交通事故における慰謝料と弁護士の活用【コラム】
交通事故によって、怪我や後遺障害などの身体的な被害をこうむってしまった場合、交通事故を起こした加害者に対して、民法上の不法行為として、所定の慰謝料を請求する権利があります。
この金額がいくらになるか、個別具体のケースによって違ってきます。その目安としては、自賠責基準、任意保険会社基準、裁判基準の3つの算定基準があるといわれています。
自賠責基準は、公道を走行している自動車であれば、自動車損害賠償保障法という法律によって、強制的に加入することが義務付けられている自賠責保険制度による賠償額基準のことです。
自賠責保険は、いわば自動車の全てのドライバーから負担をつのることによって、交通事故の被害者に対する最低限の救済を意図したものです。

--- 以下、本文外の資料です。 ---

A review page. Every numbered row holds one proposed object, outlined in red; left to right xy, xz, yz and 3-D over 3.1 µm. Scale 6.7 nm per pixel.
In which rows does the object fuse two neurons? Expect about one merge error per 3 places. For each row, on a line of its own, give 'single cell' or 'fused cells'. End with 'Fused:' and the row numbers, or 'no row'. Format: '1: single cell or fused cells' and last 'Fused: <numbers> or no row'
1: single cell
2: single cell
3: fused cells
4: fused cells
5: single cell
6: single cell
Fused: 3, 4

最低限の救済であるため、自賠責基準では十分な補償額とはいえないケースがあります。
次に任意保険会社基準は、いざというときに備えてドライバーが任意で加入している自動車保険の任意保険会社が、社内の基準として使用している基準です。
任意保険会社基準については、社内基準ですので、基本的にその内容は明らかにされておらず、保険各社によって違いがありますが、経験則上、自賠責基準よりは高額であり、裁判基準よりも低額であることが多いです。
裁判基準は、裁判で判決を得た場合の額で、日弁連交通事故相談センター東京支部発行の通称「赤い本」にその基準が掲載されています。
裁判所の採用する基準額は、過去の判例を基にしているため、一番高額といえます。
裁判になった場合に限らず、弁護士に相手との示談交渉を依頼した場合、弁護士は基本的にはこの基準に近い金額での合意を目指すことになります。
当事務所では、任意交渉で裁判基準に近い金額の提示が受けられない場合は、交通事故紛争処理センターや裁判を利用して、裁判基準に近い賠償額を目指します。
示談交渉を、弁護士に正式に依頼したほうが有利になる場合が多いという背景には、弁護士が裁判基準をもとに交渉することが大きいのです。